[Action item]
In your copy, reproduce each entry exactly and include no picture.
:: Data to process
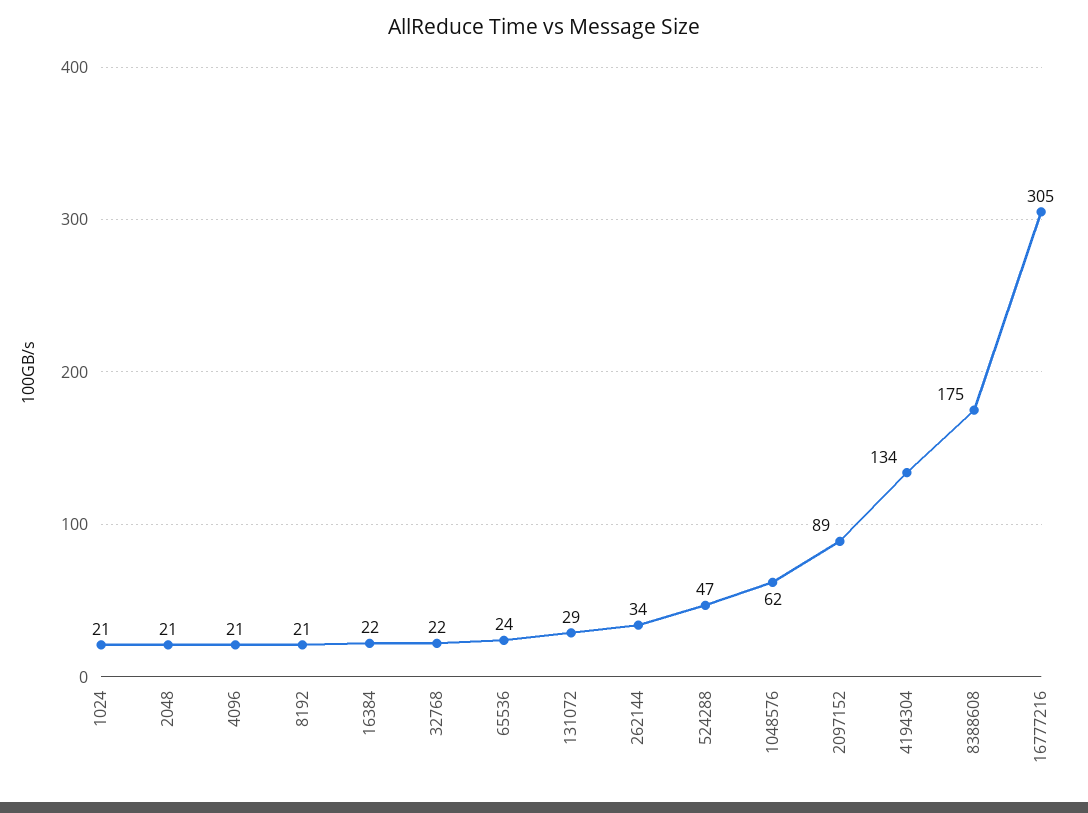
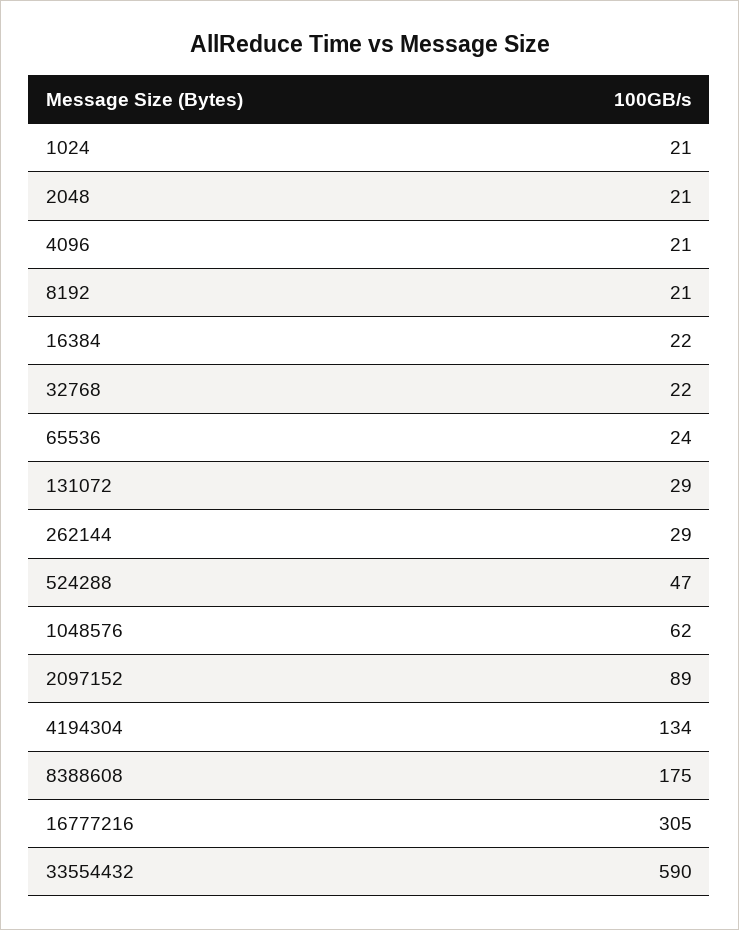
  {
    "1024": 21,
    "2048": 21,
    "4096": 21,
    "8192": 21,
    "16384": 22,
    "32768": 22,
    "65536": 24,
    "131072": 29,
-   "262144": 34,
+   "262144": 29,
    "524288": 47,
    "1048576": 62,
    "2097152": 89,
    "4194304": 134,
    "8388608": 175,
-   "16777216": 305
+   "16777216": 305,
+   "33554432": 590
  }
::::
[Written solution]
  {
    "1024": 21,
    "2048": 21,
    "4096": 21,
    "8192": 21,
    "16384": 22,
    "32768": 22,
    "65536": 24,
    "131072": 29,
-   "262144": 34,
+   "262144": 29,
    "524288": 47,
    "1048576": 62,
    "2097152": 89,
    "4194304": 134,
    "8388608": 175,
-   "16777216": 305
+   "16777216": 305,
+   "33554432": 590
  }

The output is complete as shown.